Alternative titles for this job include Horse racing trainer, equine trainer

Racehorse trainers run stables, manage staff, look after horses' training and welfare, and prepare them for races.

Average salary (a year)

Variable

Typical hours (a week)

45 to 47 a week

You could work

early mornings flexibly

How to become

How to become a racehorse trainer

You can get into this job through:

  • an apprenticeship
  • working towards this role
  • specialist courses run by professional bodies

Apprenticeship

You can work towards this role by doing a senior equine groom advanced apprenticeship.

This will usually take at least 18 months to complete.

Entry requirements

There are no set entry requirements but it may help you to get in if you have:

  • 5 GCSEs at grades 9 to 4 (A* to C), or equivalent, including English and maths, for an advanced apprenticeship

More Information

Work

You could work at a racing stables as a groom, a rider or instructor. You would then move on to become an assistant trainer before applying for the full trainer's licence.

As an assistant trainer, you could do a 3-day course at The British Racing School or National Horseracing College, which includes:

  • staff management
  • handicapping
  • media training
  • health and safety
  • racing welfare
  • licensing

Other Routes

If you have a lot of experience in a stables, you could complete the Level 3 Diploma in Work Based Racehorse Care and the trainer's pre-licence preparation course.

You could then apply for a trainer's licence from the British Horseracing Authority.

More Information

Further information

You can find out more about about working in horse racing from careersinracing.

──────────

--- Directions ---
Answer from the racehorse trainer career profile:
1. How many hours a week does the job typically involve?
2. How long does the senior equine groom advanced apprenticeship usually take to complete?
3. Who issues the trainer's license?

--- Source data ---
──────────

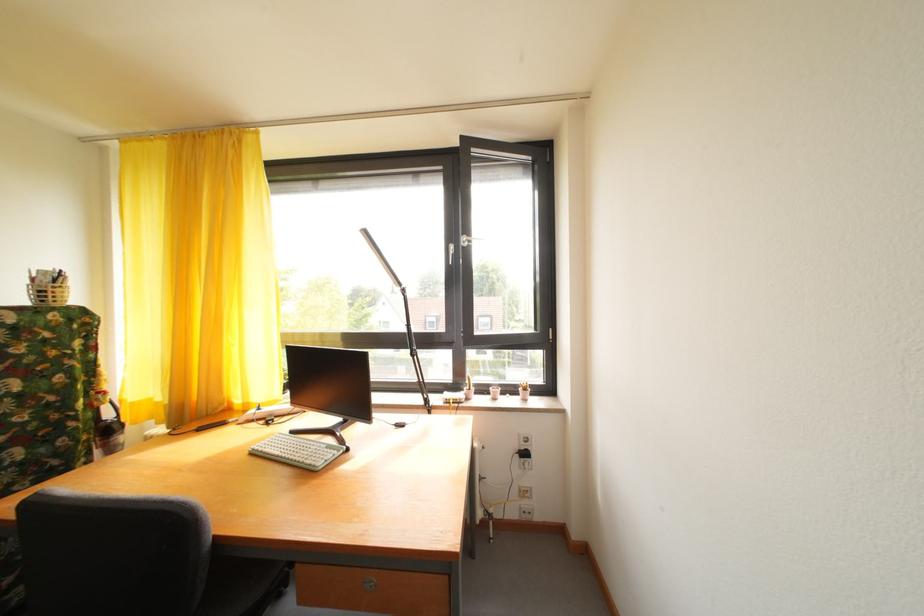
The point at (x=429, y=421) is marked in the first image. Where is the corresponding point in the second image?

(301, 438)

──────────

--- Finished answer ---
1. 45 to 47 hours a week.
2. At least 18 months.
3. The British Horseracing Authority.